Some of the highlights from our travels:

–          Climbing the Great Wall. We started at Juyongguan Pass, which entails drudging up a couple thousand steep, dilapidated and potentially slippery stone steps. It was a bit crowded starting off, but the crowds naturally thinned out the higher we got. By the top, only three of us had made it of the some 25 in our group. The views were amazing and I felt the same sense of accomplishment that I get from hiking Colorado 14ers.


The Great Wall of China at Juyongguan Pass…

...complete with signs that would make any professional translator cringe

…complete with signs that would make any professional translator cringe

–          The Grand Canal of Suzhou. Just an hour northwest of Shanghai, this “small town” of about 5.4 million often dubbed the “Venice of the East” was one of the more charming places we visited. We took a boat ride down a winding canal, catching glimpses of steps leading from flat water straight up to the doors of local dwellings. Parts were sectioned off with typical Chinese style bridges stretching across the narrow waterways, with local onlookers just as fascinated with us as we were with them. Every house seemed to have either red lanterns or freshly washed laundry hanging from the windows. Locals squeezed by in shabby man-powered boats.


A ride down the Grand Canal – the world’s longest man-made waterway and one of the most charming parts of our trip.


–          The night market in Beijing. I had been told by my good friend and fellow avid traveler Ken that the food here was to be avoided at all cost, which was likely wise advice. Still, a stroll down this area is something that will stay with me for some time to come. Let’s just say that by the end of it, the raw squid on a stick seemed tame. Delicacies available for consumption included worms, snakes, tarantulas, centipedes, seahorse, cat and dog meat (at least according to the vendor, who was not at all amused when I went to take a picture of said meat), scorpion and many other creepy critters that I don’t care to see crossing my path, let alone my plate. We nearly tried a tarantula, until we realized the vendor was trying to scam us by sneaking an extra 60 yuan into the price. Lest our intelligence and wallets be insulted, we declined and spent the next few minutes trying to exchange the uneaten spider for the money we had already paid, all with no common language but with both sides fully understanding what was being said.

Uh... yum?

Uh… yum?

–          The Chinese people. Despite running into our share of unsavory characters to put it diplomatically (see example of vendor above), most of the people we encountered were friendly and warm. Right off the bat, on day one, we arrived at the Summer Palace in Beijing to find an older gentleman with a contraption used to write on the cement sidewalks surrounding the lake in Chinese characters. Upon seeing our intrigue, he wrote a Chinese character followed by the English word “friends” and accompanied this with a smiled in our direction. He then let us practice our written Chinese using said contraption.

One of our new “friends”

Our new friend


Nearly everywhere we went and much to our amusement, we encountered people wanting pictures with us. At one point we kneeled down in front of the famous Mao-donned entrance to the Forbidden City to get a picture, and found ourselves suddenly swarmed by Chinese tourists snapping photos of us, some 25 westerners they had never met. One guy even jumped in with our group for a photobomb moment. Random people throughout the trip would often tap me on the shoulder to get a picture with me, leaving me to wonder if they had me confused with some celebrity or if they just simply find random strangers fascinating and photo-worthy. Based on the picture we got of several Chinese tourists swarmed around a squirrel with cameras stuck to their faces, I’m guessing it’s the latter.

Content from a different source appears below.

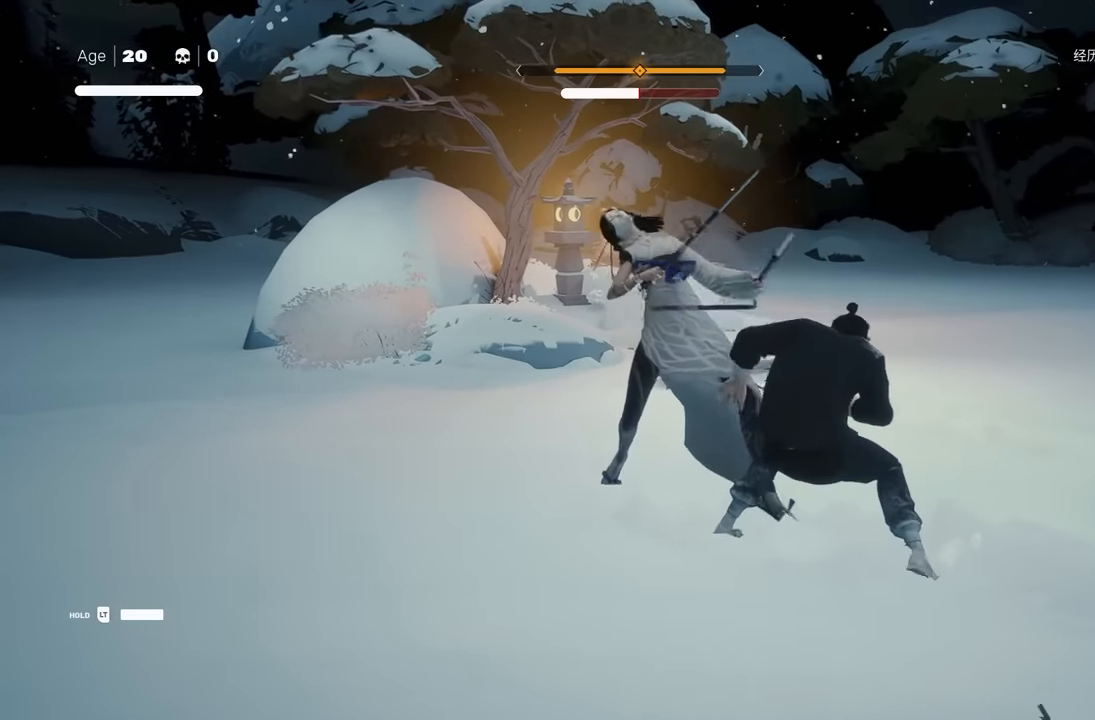
{"buttons": [], "left_stick": "down", "right_stick": "center", "events": [[300, "left_stick", "up-left"], [433, "left_stick", "down"]]}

Western tourists taking pictures of Chinese tourists taking pictures of a squirrel. Welcome to age of digital photography.

Western tourists taking pictures of Chinese tourists taking pictures of a squirrel. Welcome to age of digital photography.

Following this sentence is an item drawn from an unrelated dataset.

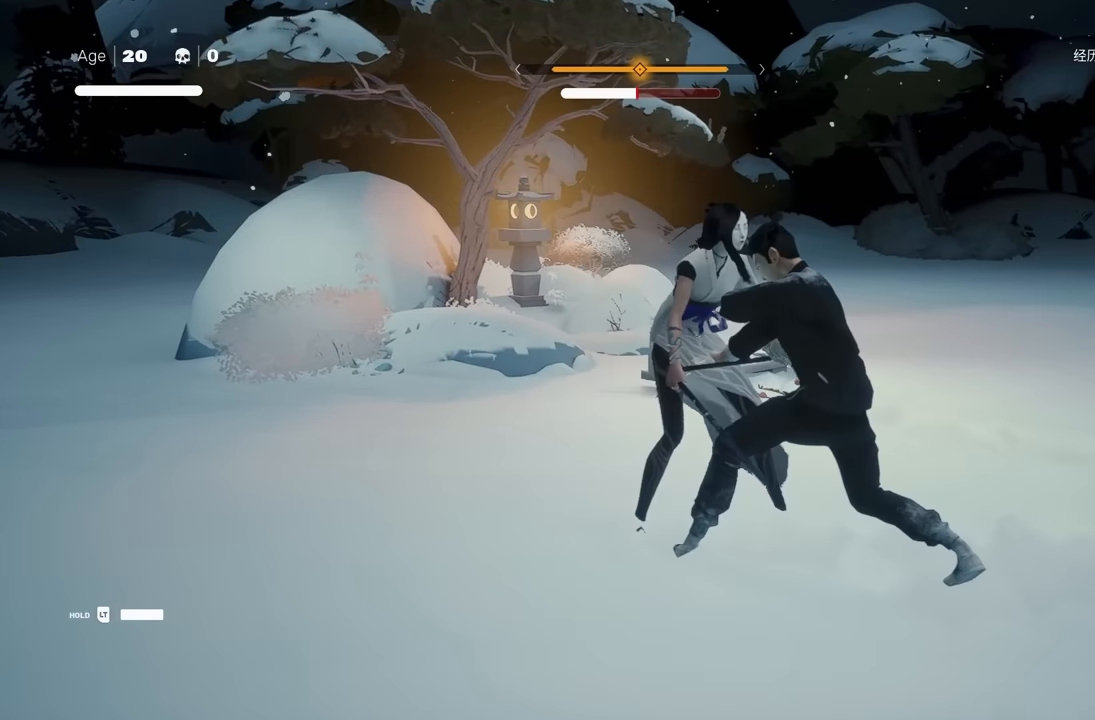
{"buttons": [], "left_stick": "center", "right_stick": "center", "events": [[83, "X", "down"], [117, "left_stick", "center"], [200, "X", "up"], [383, "Y", "down"], [483, "Y", "up"]]}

In the end, it was a bit hard to tell what was the real China and what was put on show for us western tourists. Aside from a day-trip in Thailand to see “James Bond Island” a couple years ago, this was the first time in over twelve years that I had been carted around on a tour bus, with no choices to be made on my part as to where to go and what to see. I will address the pros and cons of this in another post. In any case, it was a fascinating, albeit tip-of-the-iceberg glimpse into a very diverse and complex country.